でも、分かっているけど、ポテトチップス、チョコレートやラーメンなど、塩辛いもの、甘いものや高カロリーなものをついつい食べてしまいます。
それで悩んでいるのはあなただけではありません。一般的に私たち人間は誰しも、午前中にはあまり空腹を感じません。ある調査では、欧米人の平均的な朝食は、1日のカロリーの16~18%と報告されています。
また、朝食を食べない人も多くいます。睡眠という長い絶食の後なのに、なぜ朝は食欲がないのでしょうか?
どうしてこってりとした食べ物は、朝からは食べたいと思わないのでしょうか?
一方、夕食は1日の最大の食事で、1日のカロリーの35~36%を摂取します。
私たちの体の中には、概日リズム(Circadian rhythmサーカディアン・リズム)という体内時計があります。その時計が、体温、血圧やホルモンなどのリズムを整えていて、その体内時計が乱れてくると、不眠、疲労、糖尿病や、高血圧などが起こります。
深夜の食欲増と朝の食欲不振にも、その原因として体内時計が関わっていることが、ハーバード大学とオレゴンの研究者らによって雑誌『Obesity』に報告*されましたので、ご紹介させていただきます。
実験では、Forced desynchrony 実験 (強制脱同調実験)と呼ばれる手法が用いられました。Forced desynchrony 実験とは、被験者に24時間周期とはかけ離れた睡眠覚醒リズム(例えば20時間周期や28時間周期)で生活してもらう実験です。

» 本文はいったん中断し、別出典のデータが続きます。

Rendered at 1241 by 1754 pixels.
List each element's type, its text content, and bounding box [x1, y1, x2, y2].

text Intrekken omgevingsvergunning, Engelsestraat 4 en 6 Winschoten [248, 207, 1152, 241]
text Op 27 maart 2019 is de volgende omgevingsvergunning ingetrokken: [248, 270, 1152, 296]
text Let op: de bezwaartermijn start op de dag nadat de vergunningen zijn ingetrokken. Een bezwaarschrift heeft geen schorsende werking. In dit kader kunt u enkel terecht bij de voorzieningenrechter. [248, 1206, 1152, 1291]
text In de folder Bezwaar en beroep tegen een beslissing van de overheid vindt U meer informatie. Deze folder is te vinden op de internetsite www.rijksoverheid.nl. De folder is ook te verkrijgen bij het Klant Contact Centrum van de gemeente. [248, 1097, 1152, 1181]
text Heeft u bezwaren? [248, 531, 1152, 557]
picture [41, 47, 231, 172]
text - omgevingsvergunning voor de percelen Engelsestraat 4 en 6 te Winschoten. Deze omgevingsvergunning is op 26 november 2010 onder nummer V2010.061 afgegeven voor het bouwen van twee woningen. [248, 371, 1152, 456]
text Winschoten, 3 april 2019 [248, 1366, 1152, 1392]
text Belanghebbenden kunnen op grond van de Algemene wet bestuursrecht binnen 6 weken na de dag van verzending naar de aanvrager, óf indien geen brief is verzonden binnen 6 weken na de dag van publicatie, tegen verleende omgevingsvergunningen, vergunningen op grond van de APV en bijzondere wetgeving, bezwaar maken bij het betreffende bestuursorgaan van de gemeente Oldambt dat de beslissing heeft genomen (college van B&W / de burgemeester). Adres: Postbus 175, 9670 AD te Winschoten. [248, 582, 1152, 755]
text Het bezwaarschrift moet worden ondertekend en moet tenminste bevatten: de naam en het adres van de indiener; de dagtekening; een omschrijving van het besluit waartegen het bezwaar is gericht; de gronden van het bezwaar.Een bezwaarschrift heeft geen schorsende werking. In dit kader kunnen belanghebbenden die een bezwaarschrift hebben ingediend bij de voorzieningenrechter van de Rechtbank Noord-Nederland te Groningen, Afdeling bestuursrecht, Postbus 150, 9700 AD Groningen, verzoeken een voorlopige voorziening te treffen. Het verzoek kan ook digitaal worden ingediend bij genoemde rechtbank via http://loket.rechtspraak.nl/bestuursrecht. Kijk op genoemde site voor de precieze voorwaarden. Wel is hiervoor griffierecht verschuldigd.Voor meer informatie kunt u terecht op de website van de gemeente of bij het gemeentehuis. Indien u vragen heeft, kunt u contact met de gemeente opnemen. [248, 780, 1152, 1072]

生体時計は24時間から大きく離れた生活習慣には同調できないため、この実験中でも生体時計は約24時間の周期で持続します。この生活を多くは20日ほど続け、その間にさまざまな現象を持続的に記録することで、現象が体内時計に依存しているのか、それとも睡眠覚醒リズムに依存しているのか明らかにできるものです。(参考:『実験医学』羊土社)
*Scheer FA, Morris CJ, Shea SA, The internal circadian clock increases hunger and appetite in the evening independent of food intake and other behaviors. Obesity (Silver Spring). 2013;21(3):421-3.